Aubercy is a French company that produces bespoke shoes, high-end ready-to-wear and a shoe repair service. It was founded in 1935 by André and Renée Aubercy, at the 34, Vivienne street, in Paris.

In 2019, Aubercy is still run by the founder's family and is still independent, administrated by Philippe, Odette and their son, Xavier Aubercy.

History 
Aubercy bootmaker was founded in 1935 by André and his wife Renée Aubercy.  The company first only produced high-end ready to wear shoes. The first collections were made in a small workshop in the neighborhood of Buttes-Chaumont. The shoes were designed to match the taste of the high society's member that André Aubercy befriended during the Interwar period, such as Edward VIII, Albert Sarraut and especially the Baron de Redé and Arthuro Lopez. The Baron de Redé and Arthuro Lopez were a critical influence on the development of Aubercy's style.

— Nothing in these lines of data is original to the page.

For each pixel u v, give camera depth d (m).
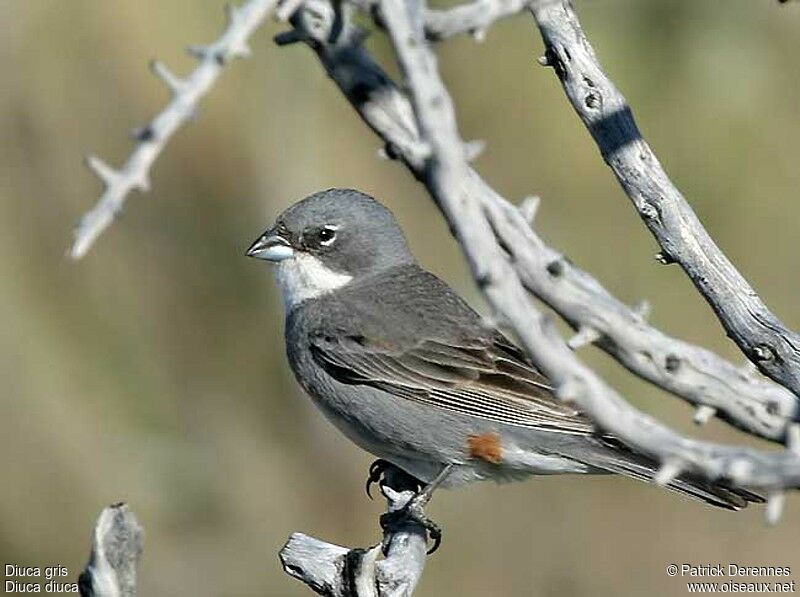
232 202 15.78
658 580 13.95
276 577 14.45
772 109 16.36
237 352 15.43
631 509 14.20
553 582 14.03
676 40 16.31
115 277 15.41
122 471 14.63
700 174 16.28
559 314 4.71
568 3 6.62
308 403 15.22
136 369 15.12
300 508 14.85
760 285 16.14
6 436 14.42
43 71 15.60
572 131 16.28
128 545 5.72
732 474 3.89
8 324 14.75
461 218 3.96
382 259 9.67
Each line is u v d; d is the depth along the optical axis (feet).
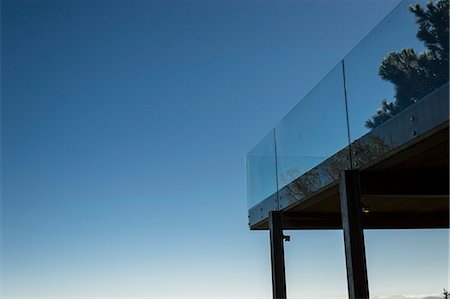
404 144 15.25
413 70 14.90
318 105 20.63
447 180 18.29
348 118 18.33
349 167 18.24
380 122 16.51
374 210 22.70
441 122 13.70
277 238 24.22
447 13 13.75
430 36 14.30
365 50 17.31
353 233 17.47
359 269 17.24
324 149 20.07
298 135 22.40
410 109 15.03
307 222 24.36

After World War II, Aubercy Boot-maker became famous for providing shoes to socialites such as Paul Meurice, Sacha Guitry and Jacques Charron.

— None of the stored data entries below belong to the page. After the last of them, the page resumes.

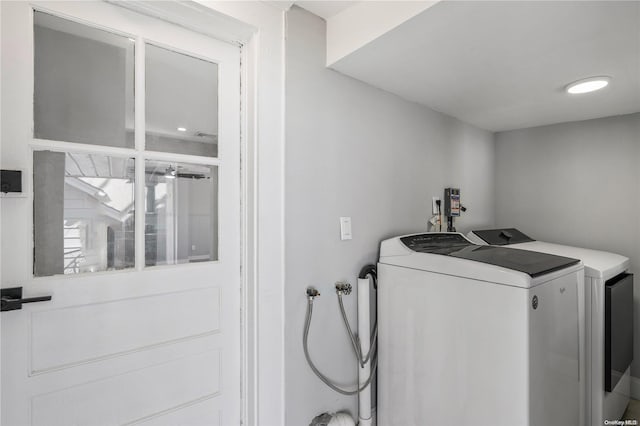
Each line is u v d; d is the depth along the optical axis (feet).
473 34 3.81
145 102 3.59
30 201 2.96
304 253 4.52
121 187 3.45
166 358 3.70
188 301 3.86
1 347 2.83
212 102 4.08
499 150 8.80
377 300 5.41
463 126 7.73
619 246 7.01
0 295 2.80
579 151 7.57
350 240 5.15
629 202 6.90
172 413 3.74
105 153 3.34
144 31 3.55
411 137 6.27
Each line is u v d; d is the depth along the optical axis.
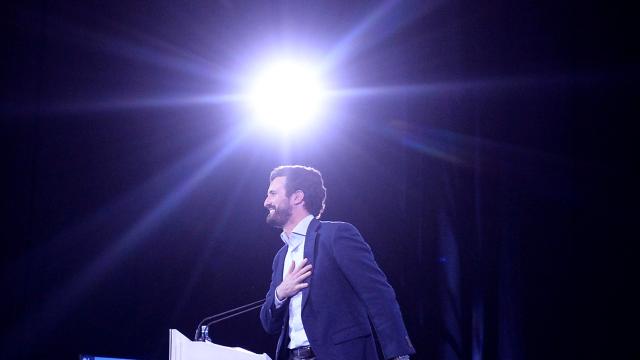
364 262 2.82
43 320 4.85
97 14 5.41
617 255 4.27
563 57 4.86
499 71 5.30
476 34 5.51
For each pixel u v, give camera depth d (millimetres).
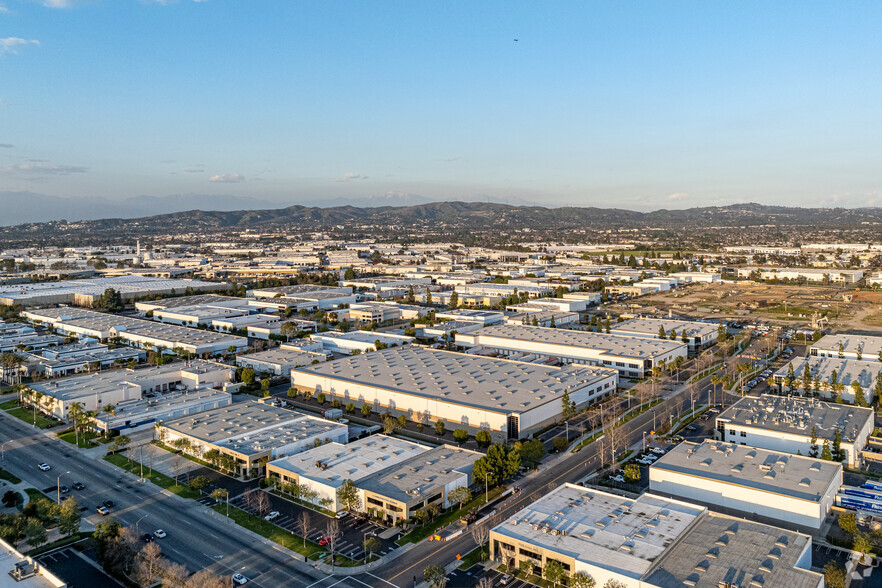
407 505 100875
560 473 123250
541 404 148625
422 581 86188
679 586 75500
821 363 193250
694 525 91688
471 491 114500
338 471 115938
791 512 98250
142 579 86188
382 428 150750
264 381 184625
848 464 124500
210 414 151250
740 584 75250
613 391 179125
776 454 116250
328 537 97812
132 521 103938
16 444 139625
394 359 195750
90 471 125000
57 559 93188
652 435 143000
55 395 160500
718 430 139375
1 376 196500
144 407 157625
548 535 90062
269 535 99562
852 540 94688
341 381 171375
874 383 169875
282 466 118625
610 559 82562
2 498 110312
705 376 196875
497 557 92375
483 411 144000
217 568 89688
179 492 115500
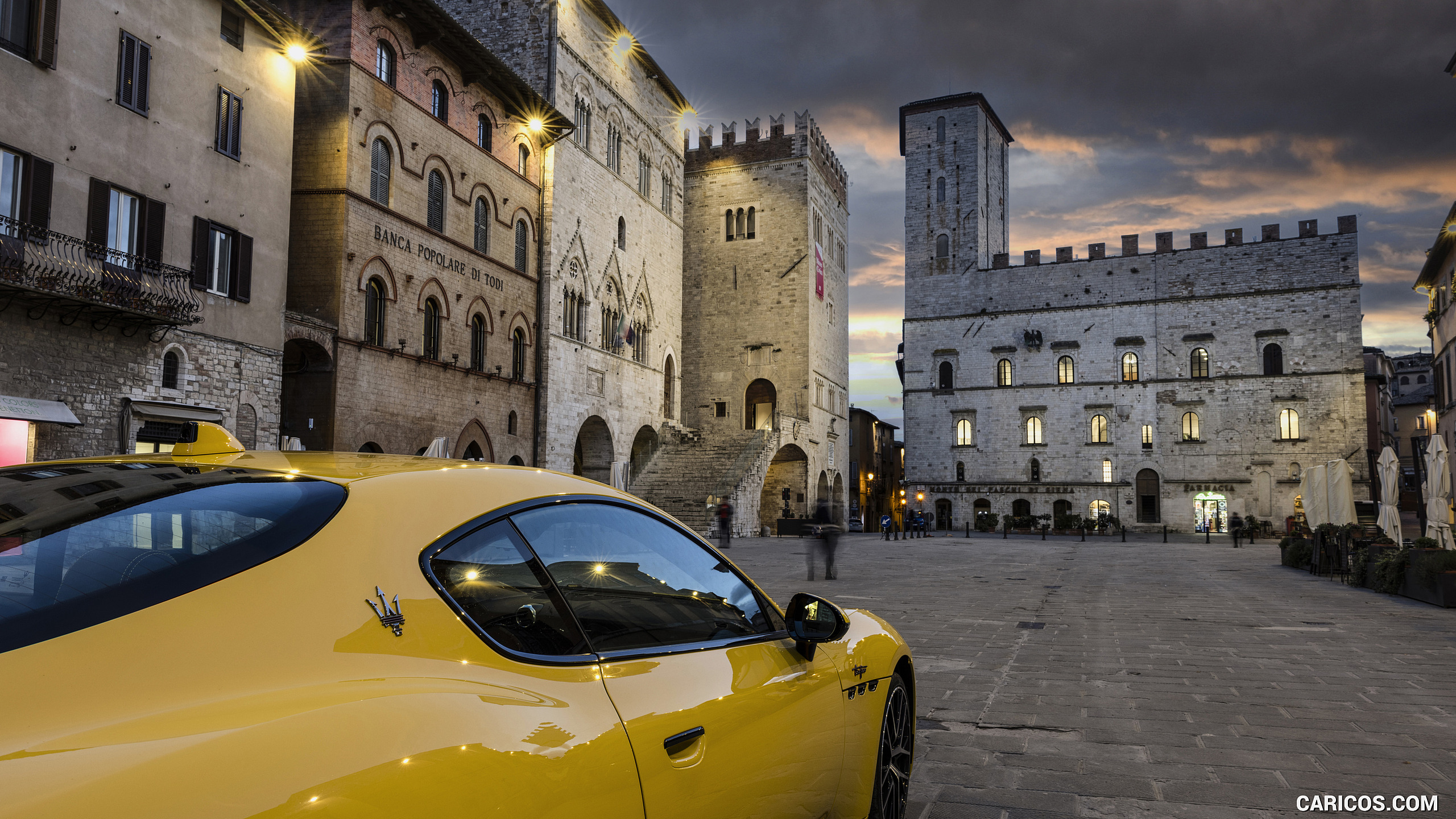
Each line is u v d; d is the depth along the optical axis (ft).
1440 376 149.07
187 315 63.72
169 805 3.86
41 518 6.10
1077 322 208.13
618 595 8.13
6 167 53.98
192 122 66.90
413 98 93.76
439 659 5.98
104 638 4.77
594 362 131.13
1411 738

In the seventies, Philippe and Odette Aubercy inherited the company and developed new products, such as a women's line, multiples leather goods products and a made to order service in which client could personalize all the products.

Nowadays, Aubercy Bootmaker is administrated by Philippe and Odette's son, Xavier Aubercy. Pursuing and reinforcing the handwork and craft identity of the company, he invented numerous high-end ready-to-wear models, opened a bespoke boot-maker workshop, in Paris in early 2000, and a luxury shoe repair service.

Style 
Aubercy style is French and aims to synthesize both English and Italian styles.

Aubercy's style is characterized by many elements usually only used in bespoke boot-making, such as the chiseled toe, the hand sewn midsole, the doubled seam on the upper and hand cutting and hand sewing the shoes.

Award 
In June 2016 the French Ministry of Economic and Finances awarded Aubercy Boot-maker the Entreprise du patrimoine vivant label.